(Stored items)
####################
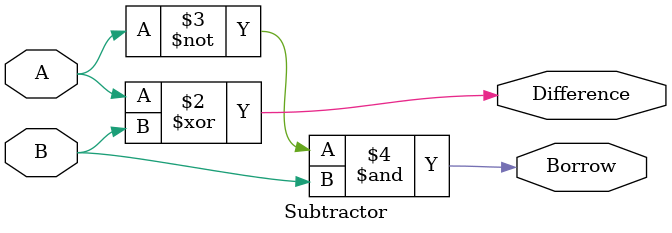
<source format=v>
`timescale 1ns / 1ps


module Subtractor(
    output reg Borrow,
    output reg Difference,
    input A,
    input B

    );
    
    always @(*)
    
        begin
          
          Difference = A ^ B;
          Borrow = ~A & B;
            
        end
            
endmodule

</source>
####################
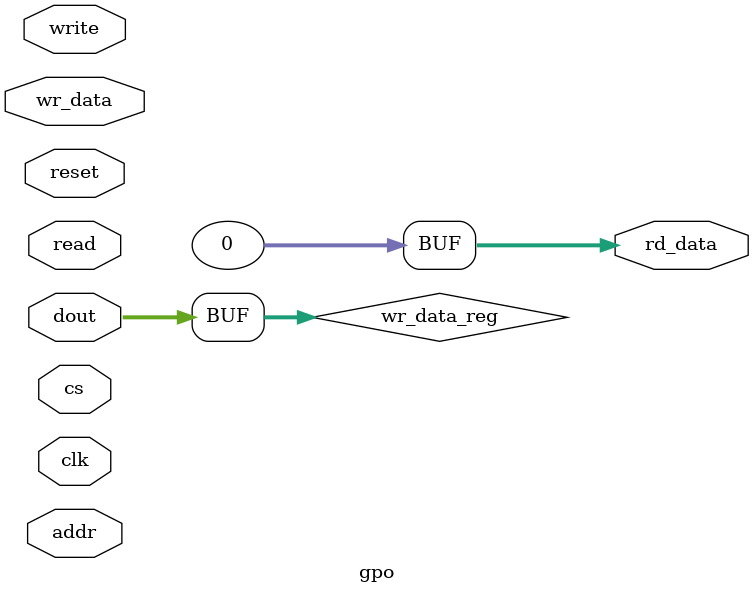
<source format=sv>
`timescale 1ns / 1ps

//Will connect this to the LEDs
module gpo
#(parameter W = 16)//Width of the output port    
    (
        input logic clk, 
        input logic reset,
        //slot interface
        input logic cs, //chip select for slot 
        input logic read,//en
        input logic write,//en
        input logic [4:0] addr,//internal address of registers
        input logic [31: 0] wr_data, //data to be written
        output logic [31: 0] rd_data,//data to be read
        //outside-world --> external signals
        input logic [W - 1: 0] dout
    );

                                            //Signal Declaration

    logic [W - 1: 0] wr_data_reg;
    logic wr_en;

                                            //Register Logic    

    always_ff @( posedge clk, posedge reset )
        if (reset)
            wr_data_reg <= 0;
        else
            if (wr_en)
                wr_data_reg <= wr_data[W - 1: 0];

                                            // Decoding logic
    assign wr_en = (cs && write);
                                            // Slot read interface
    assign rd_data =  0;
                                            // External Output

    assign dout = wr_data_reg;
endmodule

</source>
####################
Work item = Where the string "write" occurs in the data, return the whole line.

Answer to the problem =
        input logic write,//en
    assign wr_en = (cs && write);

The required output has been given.